Billed as explorations of materials and book forms printed by hand, the exhibit features new Department of Art faculty members Andrew Kosten, Kathy O’Connell and Ashley Hairston representing the art areas of printmaking, book arts and graphic design, respectively.
Also included in the exhibit is the invited work of some of the trio’s contemporaries and associates, including Brandon Sanderson, Matt Hopson-Walker and Amos Kennedy.
“Throughout its all-too-often tragic history, humanity has turned to the comical, the bizarre and the extraordinary to maintain a sense of lightheartedness,” Kosten said of the new exhibit, noting that art has responded to the “human condition” with “the most challenging and engaging critiques of human behavior.”
O’Connell’s “Mixtura” represents the “Handcrafted Book” portion of the exhibit and is a food-inspired international book arts project that includes Taller 72, an independent arts studio in Lima, Peru, and a total of 16 artists through an MTSU Access and Diversity Grant.

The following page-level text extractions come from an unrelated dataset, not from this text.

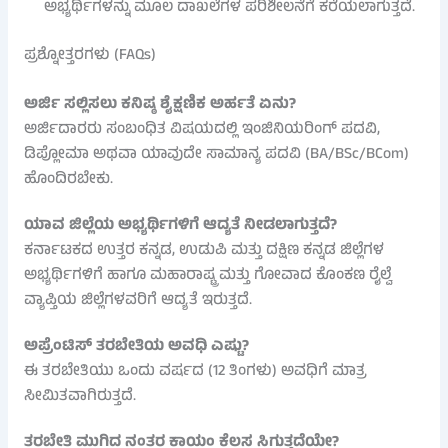
ಅಭ್ಯರ್ಥಿಗಳನ್ನು ಮೂಲ ದಾಖಲೆಗಳ ಪರಿಶೀಲನೆಗೆ ಕರೆಯಲಾಗುತ್ತದೆ.
ಪ್ರಶ್ನೋತ್ತರಗಳು (FAQs)
ಅರ್ಜಿ ಸಲ್ಲಿಸಲು ಕನಿಷ್ಠ ಶೈಕ್ಷಣಿಕ ಅರ್ಹತೆ ಏನು?
ಅರ್ಜಿದಾರರು ಸಂಬಂಧಿತ ವಿಷಯದಲ್ಲಿ ಇಂಜಿನಿಯರಿಂಗ್ ಪದವಿ,
ಡಿಪ್ಲೋಮಾ ಅಥವಾ ಯಾವುದೇ ಸಾಮಾನ್ಯ ಪದವಿ (BA/BSc/BCom)
ಹೊಂದಿರಬೇಕು.
ಯಾವ ಜಿಲ್ಲೆಯ ಅಭ್ಯರ್ಥಿಗಳಿಗೆ ಆದ್ಯತೆ ನೀಡಲಾಗುತ್ತದೆ?
ಕರ್ನಾಟಕದ ಉತ್ತರ ಕನ್ನಡ, ಉಡುಪಿ ಮತ್ತು ದಕ್ಷಿಣ ಕನ್ನಡ ಜಿಲ್ಲೆಗಳ
ಅಭ್ಯರ್ಥಿಗಳಿಗೆ ಹಾಗೂ ಮಹಾರಾಷ್ಟ್ರ ಮತ್ತು ಗೋವಾದ ಕೊಂಕಣ ರೈಲ್ವೆ
ವ್ಯಾಪ್ತಿಯ ಜಿಲ್ಲೆಗಳವರಿಗೆ ಆದ್ಯತೆ ಇರುತ್ತದೆ.
ಅಪ್ರೆಂಟಿಸ್ ತರಬೇತಿಯ ಅವಧಿ ಎಷ್ಟು?
ಈ ತರಬೇತಿಯು ಒಂದು ವರ್ಷದ (12 ತಿಂಗಳು) ಅವಧಿಗೆ ಮಾತ್ರ
ಸೀಮಿತವಾಗಿರುತ್ತದೆ.
ತರಬೇತಿ ಮುಗಿದ ನಂತರ ಕಾಯಂ ಕೆಲಸ ಸಿಗುತ್ತದೆಯೇ?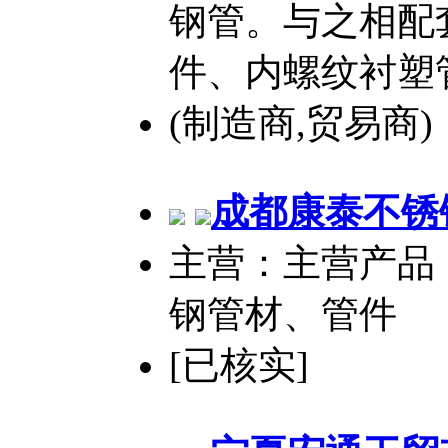
钢管。与之相配
件、内螺纹衬塑
(制造商,贸易商)
成都康泰
不锈
主营：主营产品
钢管材、管件
[已核实]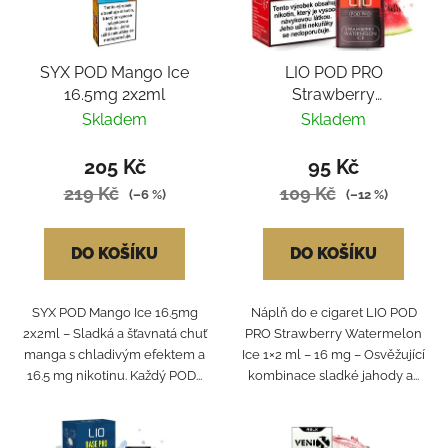
SYX POD Mango Ice
LIO POD PRO
16.5mg 2x2ml
Strawberry
Watermelon Ice 1x2ml
Skladem
Skladem
16mg
205 Kč
95 Kč
219 Kč
109 Kč
(–6 %)
(–12 %)
DO KOŠÍKU
DO KOŠÍKU
SYX POD Mango Ice 16.5mg
Náplň do e cigaret LIO POD
2x2ml – Sladká a šťavnatá chuť
PRO Strawberry Watermelon
manga s chladivým efektem a
Ice 1×2 ml – 16 mg – Osvěžující
16.5 mg nikotinu. Každý POD...
kombinace sladké jahody a...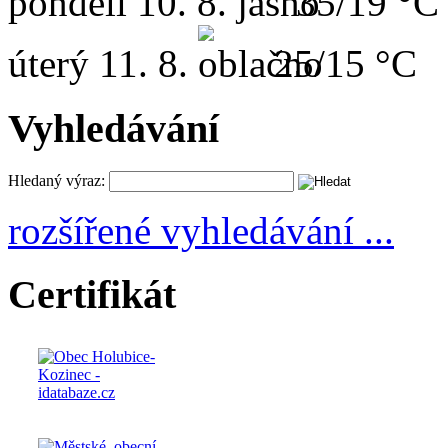
pondělí
10. 8.
35/19 °C
úterý
11. 8.
25/15 °C
Vyhledávání
Hledaný výraz:
rozšířené vyhledávání ...
Certifikát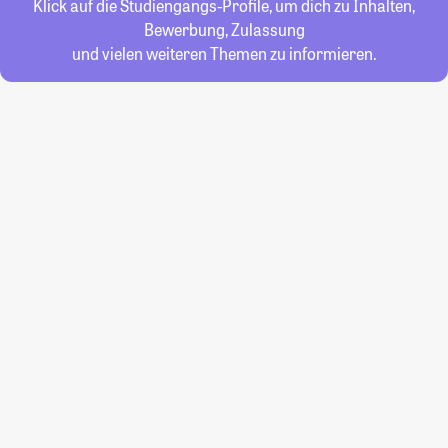
Klick auf die Studiengangs-Profile, um dich zu Inhalten,
Bewerbung, Zulassung
und vielen weiteren Themen zu informieren.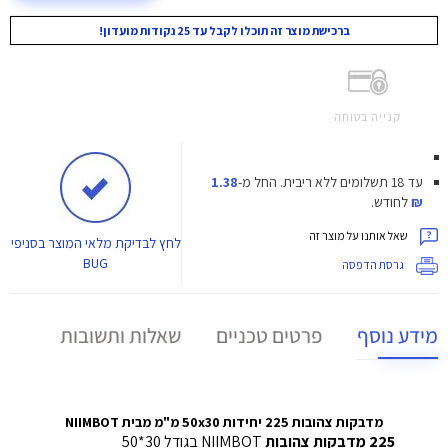
ברכישת מוצר זה תוכלו לקבל עד 25 נקודות מועדון!
קנייה בטוחה
עד 18 תשלומים ללא ריבית.
החל מ-
1.38
₪
לחודש.
שאל אותנו על מוצר זה
לחץ
לבדיקת מלאי המוצר בסניפי
BUG
גרסת הדפסה
מידע נוסף
פרטים טכניים
שאלות ותשובות
מדבקות צהובות 225 יחידות 50x30 מ"מ מבית NIIMBOT
225 מדבקות צהובות
NIIMBOT בגודל 30*50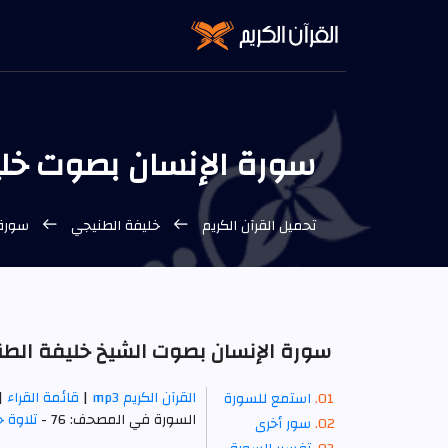
سورة الإنسان بصوت خليفة
تحميل القرآن الكريم
خليفة الطنيجي
سورة 
سورة الإنسان بصوت الشيخ خليفة الطنيجي
القرآن الكريم mp3
|
قائمة القراء
|
استمع للسورة
السورة في المصحف: 76 -
تلاوة 
سور أخرى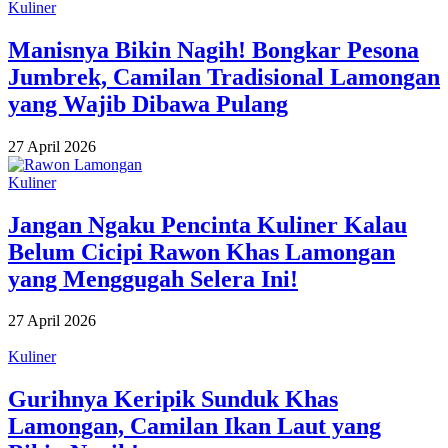
Kuliner
Manisnya Bikin Nagih! Bongkar Pesona
Jumbrek, Camilan Tradisional Lamongan
yang Wajib Dibawa Pulang
27 April 2026
Kuliner
Jangan Ngaku Pencinta Kuliner Kalau
Belum Cicipi Rawon Khas Lamongan
yang Menggugah Selera Ini!
27 April 2026
Kuliner
Gurihnya Keripik Sunduk Khas
Lamongan, Camilan Ikan Laut yang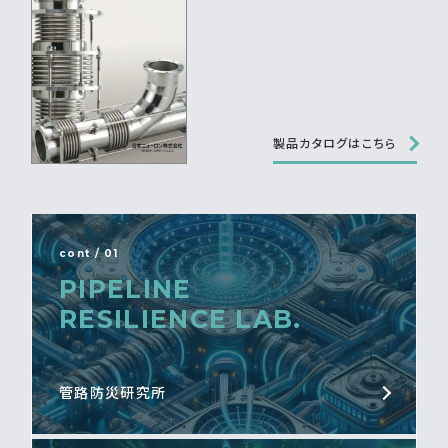
製品カタログはこちら
cont / 01
PIPELINE
RESILIENCE LAB.
管路防災研究所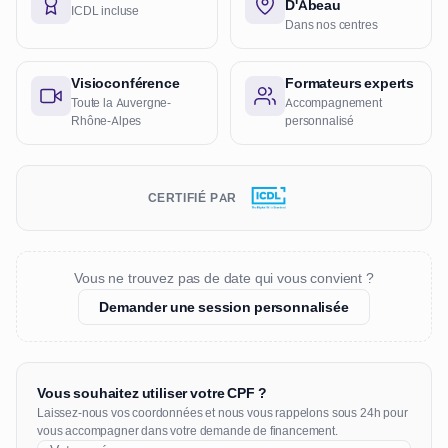
D'Abeau
ICDL incluse
Dans nos centres
Visioconférence
Formateurs experts
Toute la Auvergne-
Accompagnement
Rhône-Alpes
personnalisé
CERTIFIÉ PAR
Vous ne trouvez pas de date qui vous convient ?
Demander une session personnalisée
Vous souhaitez utiliser votre CPF ?
Laissez-nous vos coordonnées et nous vous rappelons sous 24h pour
vous accompagner dans votre demande de financement.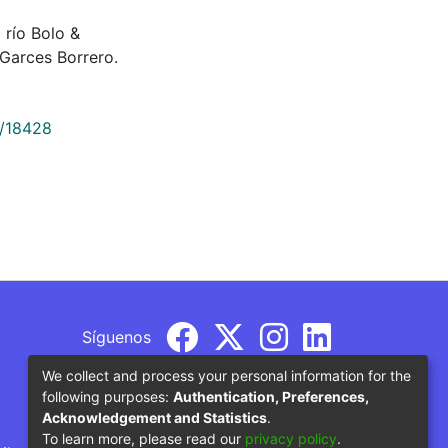
 río Bolo &
Garces Borrero.
9/18428
Síguenos
We collect and process your personal information for the
following purposes:
Authentication, Preferences,
Acknowledgement and Statistics
.
To learn more, please read our
privacy policy
.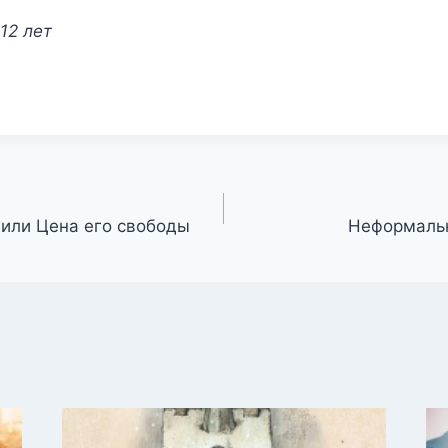
12 лет
 или Цена его свободы
Неформальн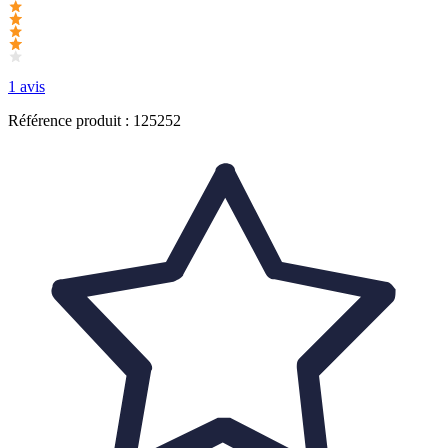
1 avis
Référence produit : 125252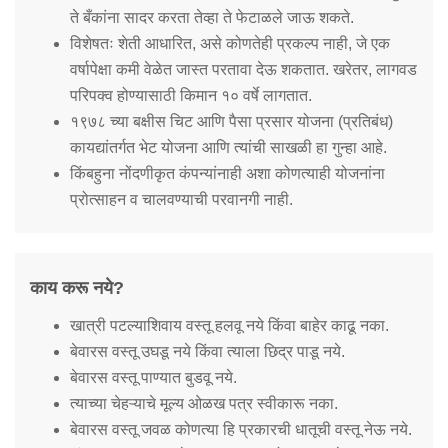
ते बँकांना सादर करता तेव्हा ते फेटाळले जाऊ शकते.
विशेषतः शेती आधारित, असे कोणतेही प्रकल्प नाही, जे एक
वर्षापेक्षा कमी वेळेत जास्त परतावा देऊ शकतात. खरेतर, लागवड
परिपक्व होण्यासाठी किमान १० वर्षे लागतात.
१९७८ च्या बक्षीस चिट आणि पैसा प्रसार योजना (प्रतिबंध)
कायद्यांतर्गत भेट योजना आणि त्यांची साखळी हा गुन्हा आहे.
किंबहुना नोंदणीकृत कंपन्यांनाही अशा कोणत्याही योजनांना
प्रोत्साहन व चालवण्याची परवानगी नाही.
काय करू नये?
खात्री पटल्याशिवाय वस्तू हलवू नये किंवा बाहेर काढू नका.
बेवारस वस्तू उघडू नये किंवा त्याला छिद्र पाडू नये.
बेवारस वस्तू पाण्यात बुडवू नये.
त्याच्या चेहऱ्याचे मूल्य ओळख पत्र स्वीकारू नका.
बेवारस वस्तू जवळ कोणत्या हि प्रकारची धातूची वस्तू नेऊ नये.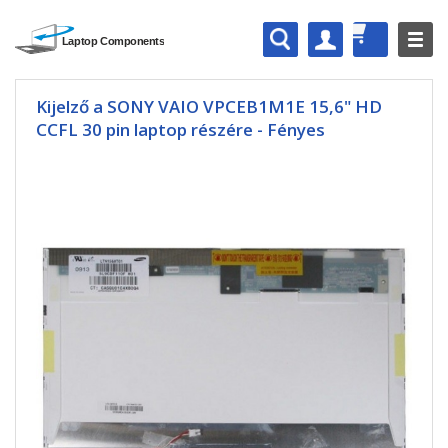
Kijelző a SONY VAIO VPCEB1M1E 15,6" HD
CCFL 30 pin laptop részére - Fényes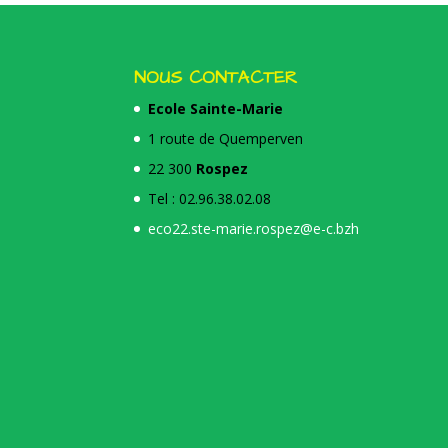
NOUS CONTACTER
Ecole Sainte-Marie
1 route de Quemperven
22 300
Rospez
Tel : 02.96.38.02.08
eco22.ste-marie.rospez@e-c.bzh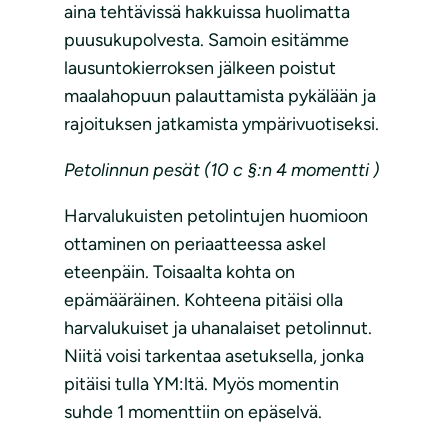
aina tehtävissä hakkuissa huolimatta
puusukupolvesta. Samoin esitämme
lausuntokierroksen jälkeen poistut
maalahopuun palauttamista pykälään ja
rajoituksen jatkamista ympärivuotiseksi.
Petolinnun pesät (10 c §:n 4 momentti )
Harvalukuisten petolintujen huomioon
ottaminen on periaatteessa askel
eteenpäin. Toisaalta kohta on
epämääräinen. Kohteena pitäisi olla
harvalukuiset ja uhanalaiset petolinnut.
Niitä voisi tarkentaa asetuksella, jonka
pitäisi tulla YM:ltä. Myös momentin
suhde 1 momenttiin on epäselvä.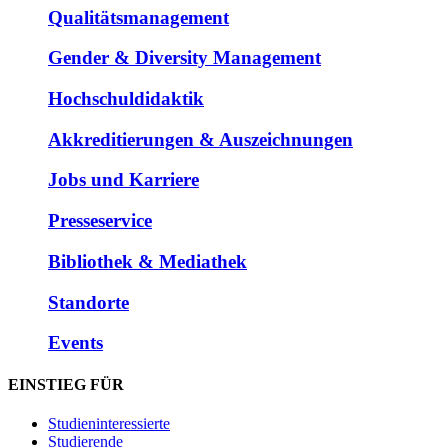
Qualitätsmanagement
Gender & Diversity Management
Hochschuldidaktik
Akkreditierungen & Auszeichnungen
Jobs und Karriere
Presseservice
Bibliothek & Mediathek
Standorte
Events
EINSTIEG FÜR
Studieninteressierte
Studierende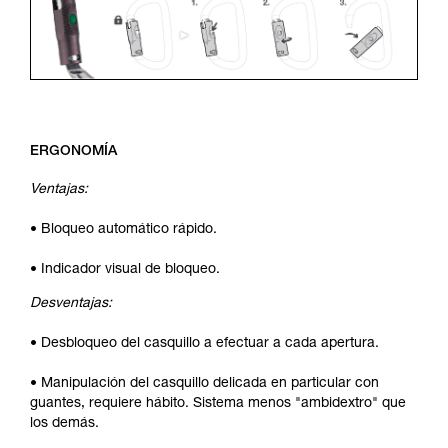
ERGONOMÍA
Ventajas:
• Bloqueo automático rápido.
• Indicador visual de bloqueo.
Desventajas:
• Desbloqueo del casquillo a efectuar a cada apertura.
• Manipulación del casquillo delicada en particular con
guantes, requiere hábito. Sistema menos "ambidextro" que
los demás.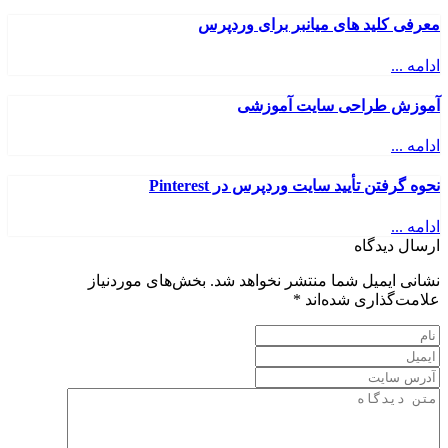
معرفی کلید های میانبر برای وردپرس
ادامه ...
آموزش طراحی سایت آموزشی
ادامه ...
نحوه گرفتن تأیید سایت وردپرس در Pinterest
ادامه ...
ارسال دیدگاه
نشانی ایمیل شما منتشر نخواهد شد.
بخش‌های موردنیاز
علامت‌گذاری شده‌اند
*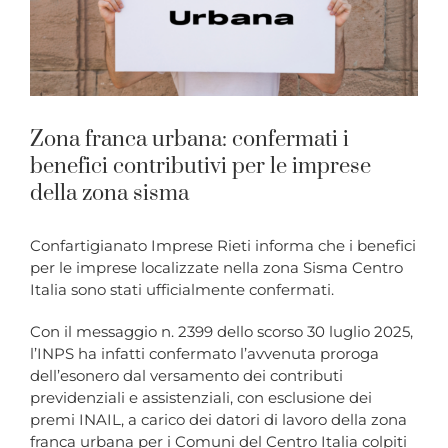
Zona franca urbana: confermati i
benefici contributivi per le imprese
della zona sisma
Confartigianato Imprese Rieti informa che i benefici
per le imprese localizzate nella zona Sisma Centro
Italia sono stati ufficialmente confermati.
Con il messaggio n. 2399 dello scorso 30 luglio 2025,
l’INPS ha infatti confermato l’avvenuta proroga
dell’esonero dal versamento dei contributi
previdenziali e assistenziali, con esclusione dei
premi INAIL, a carico dei datori di lavoro della zona
franca urbana per i Comuni del Centro Italia colpiti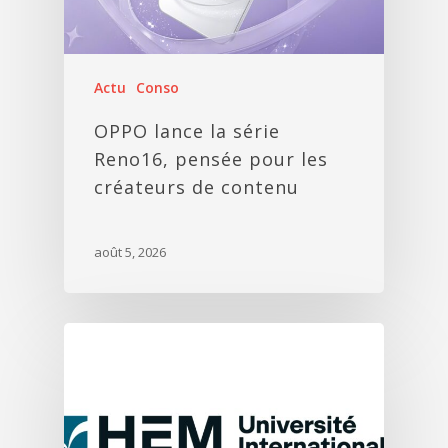
Actu
Conso
OPPO lance la série
Reno16, pensée pour les
créateurs de contenu
août 5, 2026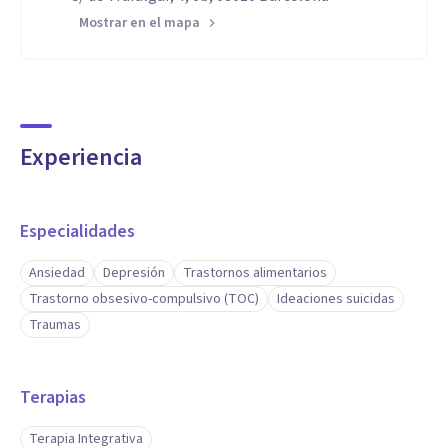
Mostrar en el mapa
Experiencia
Especialidades
Ansiedad
Depresión
Trastornos alimentarios
Trastorno obsesivo-compulsivo (TOC)
Ideaciones suicidas
Traumas
Terapias
Terapia Integrativa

The “Mixtura” artists represent a wide diversity of nations, including France, Japan, Romania and South Korea, in addition to Peru and the United States.
Hairston’s work from her Masters of Fine Arts thesis, “The Space Between,” will also be on display.
She noted that the piece “is a means of translating the personal into public for conceptual action and art. … My work concerns itself with the tension of a personal sense of identity that conflicts with cultural expectations and how that affects and limits personal and relational mobility.”
Sanderson, an assistant professor of art at the University of North Carolina at Pembroke, teaches multiple levels of drawing and all levels of printmaking, including intaglio, lithography and woodcut.
He describes his “Denizens Series (Folly of Post-Literacy)” as etchings that explore human folly with characters that are “absurdly constructed of mechanical and organic elements. Just like many people, they are unaware of an awkward and ill-conceived nature.”
Hopson-Walker played in a band after receiving his Bachelor of Fine Arts from Kansas City Art Institute, but completed his Masters of Fine Arts degree at the University of Iowa five years later and has since placed work in collections at the Museum of Modern Art in New York, the University of North Dakota Art Collection in Grand Forks and the Tama Art Museum in Tokyo, Japan.
He currently teaches at the College of the Sequoias and California State University at Fresno.
Todd Art Gallery exhibitions are always free and open to the public. The gallery is open from 8:30 a.m. to 4:30 p.m. Monday through Friday and is closed on state and university holidays.